If you’re concerned that this is going to be another opinion piece on Brexit by a politician rocking backwards and forwards like a motherless child, hands on temples, wailing, “Make it stop, make it stop,” then calm yourself.

Despite wanting to unpick what everyone thinks now compared to 2016, it needs to be put aside, at least for these 300 words.

While we’ve all been distracted by the PM’s latest efforts to be Dominic Cummings’ representative on Earth, there have been a couple of news items that should be scaring the proverbial out of us.

The first was the announcement by the UN that the impact of climate change on our oceans and frozen areas of our planet has been more significant than we thought. The oceans have been warming and the loss of permanently frozen lands threatens to unleash more carbon.

The second was a UK report showing that a quarter of mammals potentially face extinction. A “great thinning” of creature population numbers has been taking place since around 1970. 'The State of Nature' also shows that almost one in five plants is at threat of extinction.

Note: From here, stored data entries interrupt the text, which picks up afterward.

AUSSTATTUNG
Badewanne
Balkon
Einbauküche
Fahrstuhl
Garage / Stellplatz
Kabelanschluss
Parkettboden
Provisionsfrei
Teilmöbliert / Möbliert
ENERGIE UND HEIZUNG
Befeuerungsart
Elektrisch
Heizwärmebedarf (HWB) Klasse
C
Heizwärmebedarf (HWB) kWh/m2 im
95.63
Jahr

So what has this to do with local government, you may ask? Well, across the country Labour councils are taking action to make a positive difference to our impact on climate change and the environment.

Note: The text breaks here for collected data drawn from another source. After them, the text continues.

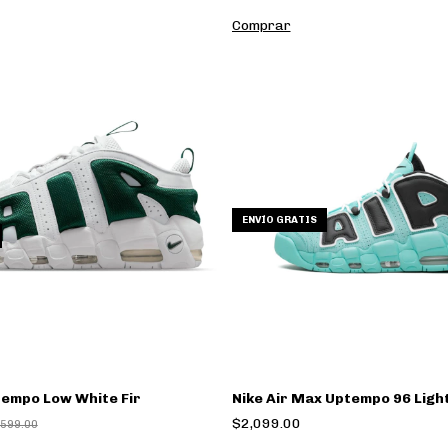
Comprar
ENVÍO GRATIS
tempo Low White Fir
Nike Air Max Uptempo 96 Ligh
$2,099.00
,599.00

Leeds is going for 100 per cent clean energy by 2050, Plymouth is banning single use plastics, Gedling is installing public water fountains, Stevenage has a biodiversity action plan, Stockport’s planting trees, Oxford, Southampton, Brighton & Hove have a charter for clean air; removing polluting vehicles and introducing electric ones while Southwark is converting lamp posts to be able to charge electric vehicles.

Climate change is truly global but we can make a real difference at a local level.